Ginger, whether you’re using fresh or ground, can be incorporated into a variety of food and drinks, from salmon and chicken dishes to cakes and cookies and even hot tea and cocktails. Plus, it has a whole lot of good-for-you properties, including building up your immune system, and treating nausea and inflammation. Whether you’re baking a nice filet of salmon or baking up your famous ginger cookies, the sharp, spiciness of fresh ginger gives any recipe that special kick of flavor you didn’t even know it needed.
However, that nub of fresh ginger hanging out in you refrigerator won’t last forever, so if you do find that your supply of fresh ginger has run out, there are several options to choose from that can stand in without skimping out on flavor. If you shop your spice rack at home you may just find you have a few of our best fresh ginger alternatives right under your nose, so check our guide to the 5 best substitutes for fresh ginger and don’t let your sweet or savory dishes miss out on one ounce of flavor.
1. Ground Ginger
While you may not have fresh ginger on hand for grating, but if you’ve got ground ginger lingering in your spice rack, it makes for a great stand-in for the fresh stuff. Because ground ginger has a more concentrated flavor, be mindful when substituting it in your recipes; for every tablespoon of fresh ginger needed, substitute 1/8 to ½ teaspoon of its powdered sibling.
A popular dry spice with a mildly sweet and spicy flavor, allspice is a great switch for fresh ginger in recipes as well as ground ginger. Made from dried berries, allspice tastes like a combination of clove, cinnamon, and nutmeg, and has the same warmth and depth of flavor you would get from using ginger. When replacing fresh ginger with allspice, use ¼ teaspoon for every tablespoon of ginger.
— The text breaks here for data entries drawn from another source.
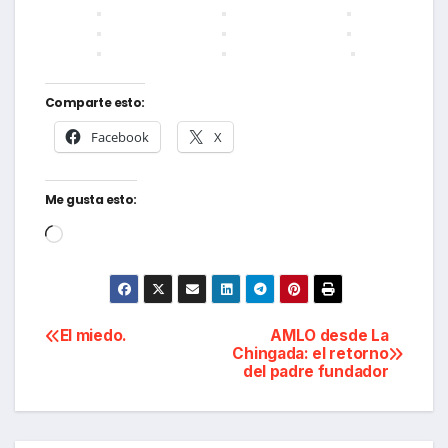
Comparte esto:
Facebook
X
Me gusta esto:
Cargando...
Navegación
El miedo.
AMLO desde La
Chingada: el retorno
del padre fundador
de
entradas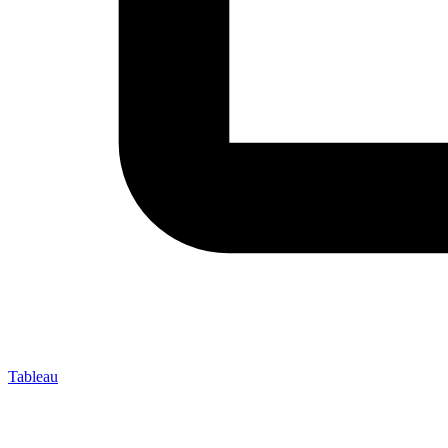
Tableau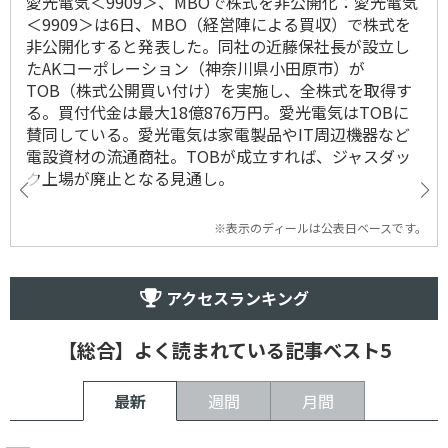
愛光電気＜9909＞、MBOで株式を非公開化：愛光電気
＜9909＞は6日、MBO（経営陣による買収）で株式を
非公開化すると発表した。同社の近藤保社長が設立し
たAKコーポレーション（神奈川県小田原市）が
TOB（株式公開買い付け）を実施し、全株式を取得す
る。買付代金は最大18億876万円。愛光電気はTOBに
賛同している。愛光電気は家電製品やIT周辺機器など
電設資材の流通商社。TOBが成立すれば、ジャスダッ
ク上場が廃止となる見通し。
※表示のディールは公表日ベースです。
アクセスランキング
【総合】よく読まれている記事ベスト5
最新
週間
月間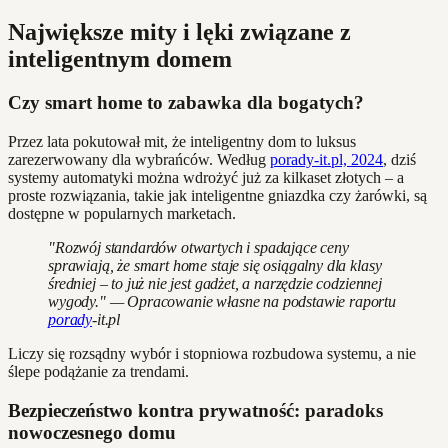
Największe mity i lęki związane z
inteligentnym domem
Czy smart home to zabawka dla bogatych?
Przez lata pokutował mit, że inteligentny dom to luksus
zarezerwowany dla wybrańców. Według
porady-it.pl, 2024
, dziś
systemy automatyki można wdrożyć już za kilkaset złotych – a
proste rozwiązania, takie jak inteligentne gniazdka czy żarówki, są
dostępne w popularnych marketach.
"Rozwój standardów otwartych i spadające ceny
sprawiają, że smart home staje się osiągalny dla klasy
średniej – to już nie jest gadżet, a narzędzie codziennej
wygody." — Opracowanie własne na podstawie raportu
porady
-it.pl
Liczy się rozsądny wybór i stopniowa rozbudowa systemu, a nie
ślepe podążanie za trendami.
Bezpieczeństwo kontra prywatność: paradoks
nowoczesnego domu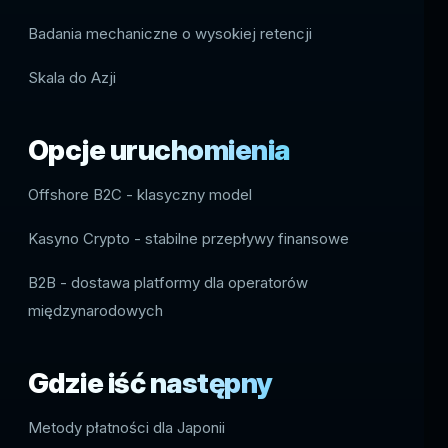
Badania mechaniczne o wysokiej retencji
Skala do Azji
Opcje uruchomienia
Offshore B2C - klasyczny model
Kasyno Crypto - stabilne przepływy finansowe
B2B - dostawa platformy dla operatorów
międzynarodowych
Gdzie iść następny
Metody płatności dla Japonii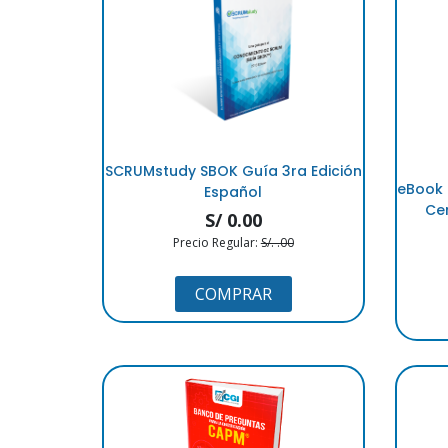
SCRUMstudy SBOK Guía 3ra Edición
eBook 
Español
Cer
S/ 0.00
Precio Regular:
S/. .00
COMPRAR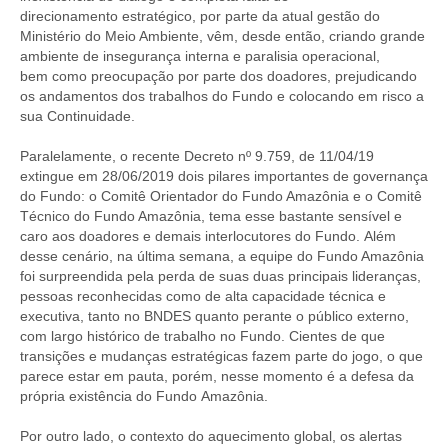
direcionamento estratégico, por parte da atual gestão do
Ministério do Meio Ambiente, vêm, desde então, criando grande
ambiente de insegurança interna e paralisia operacional,
bem como preocupação por parte dos doadores, prejudicando
os andamentos dos trabalhos do Fundo e colocando em risco a
sua Continuidade.
Paralelamente, o recente Decreto nº 9.759, de 11/04/19
extingue em 28/06/2019 dois pilares importantes de governança
do Fundo: o Comitê Orientador do Fundo Amazônia e o Comitê
Técnico do Fundo Amazônia, tema esse bastante sensível e
caro aos doadores e demais interlocutores do Fundo. Além
desse cenário, na última semana, a equipe do Fundo Amazônia
foi surpreendida pela perda de suas duas principais lideranças,
pessoas reconhecidas como de alta capacidade técnica e
executiva, tanto no BNDES quanto perante o público externo,
com largo histórico de trabalho no Fundo. Cientes de que
transições e mudanças estratégicas fazem parte do jogo, o que
parece estar em pauta, porém, nesse momento é a defesa da
própria existência do Fundo Amazônia.
Por outro lado, o contexto do aquecimento global, os alertas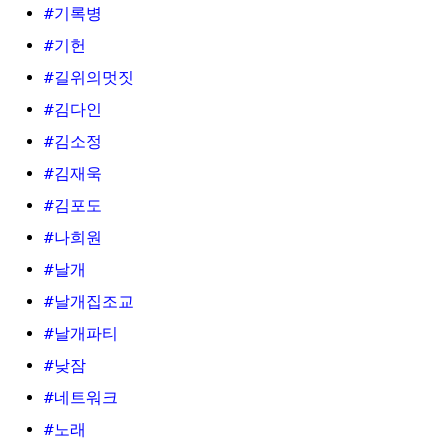
#기록병
#기헌
#길위의멋짓
#김다인
#김소정
#김재욱
#김포도
#나희원
#날개
#날개집조교
#날개파티
#낮잠
#네트워크
#노래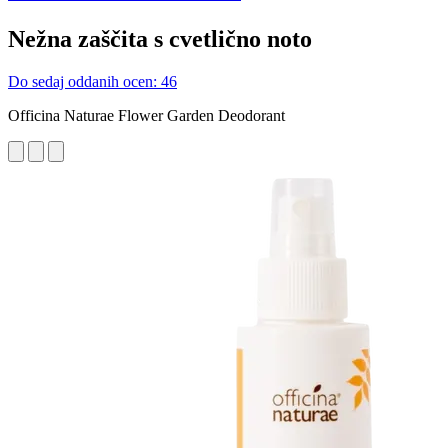
Nežna zaščita s cvetlično noto
Do sedaj oddanih ocen: 46
Officina Naturae Flower Garden Deodorant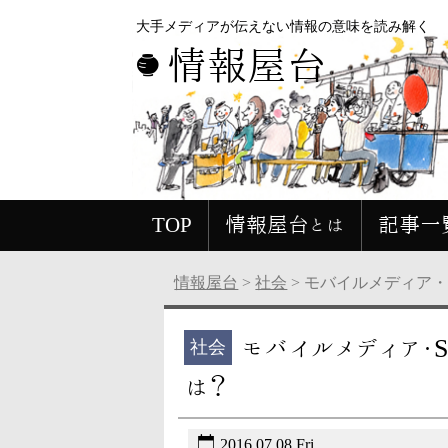
大手メディアが伝えない情報の意味を読み解く
情報屋台
TOP
情報屋台とは
記事一
情報屋台
>
社会
>
モバイルメディア・
モバイルメディア・
社会
は？
2016.07.08 Fri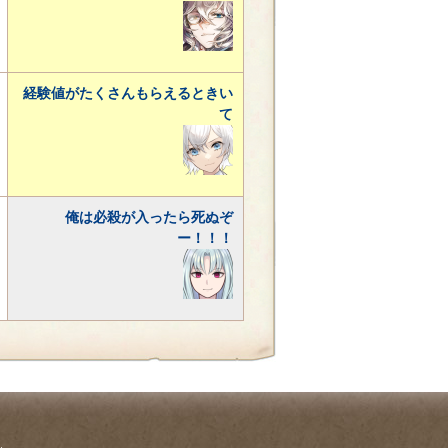
経験値がたくさんもらえるときい
て
俺は必殺が入ったら死ぬぞ
ー！！！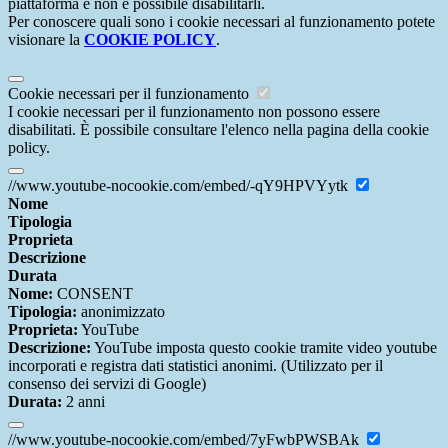
piattaforma e non è possibile disabilitarli.
Per conoscere quali sono i cookie necessari al funzionamento potete
visionare la
COOKIE POLICY
.
Cookie necessari per il funzionamento
I cookie necessari per il funzionamento non possono essere
disabilitati. È possibile consultare l'elenco nella pagina della cookie
policy.
//www.youtube-nocookie.com/embed/-qY9HPVYytk
Nome
Tipologia
Proprieta
Descrizione
Durata
Nome:
CONSENT
Tipologia:
anonimizzato
Proprieta:
YouTube
Descrizione:
YouTube imposta questo cookie tramite video youtube
incorporati e registra dati statistici anonimi. (Utilizzato per il
consenso dei servizi di Google)
Durata:
2 anni
//www.youtube-nocookie.com/embed/7yFwbPWSBAk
Just like ginger root, turmeric is known for its anti-inflammatory properties which should come as no surprise, since the two are closely related. The flavor of turmeric skews more earthy and bitter as opposed to ginger, which has spicier notes, but in a 1:1 swap it will undoubtedly give your food the kick of flavor it needs if you don’t have ginger on hand. Turmeric tends to give food a vibrant yellow hue, so make sure you’re okay with that when using this alternative.
You may not be too familiar with this aromatic spice but be sure to grab a jar of it the next time you’re in the spice aisle at the grocery store since it makes for a perfect ginger substitute in a pinch. Its warm, spicy, peppery flavor is ideal for desserts that call for fresh or ground ginger, so use ¼ teaspoon of mace for every tablespoon of fresh and use it in equal parts for ground.
Galangal can be difficult to find, but if you happen to come across it in your local Asian grocery store, it’s probably the best replacement for fresh ginger because of its flavor profile, which is like a hybrid of ginger and turmeric. Because ginger has a more powerful flavor, you can do a 1:1 swap for fresh or ground ginger and adjust the amount accordingly if you want a stronger taste.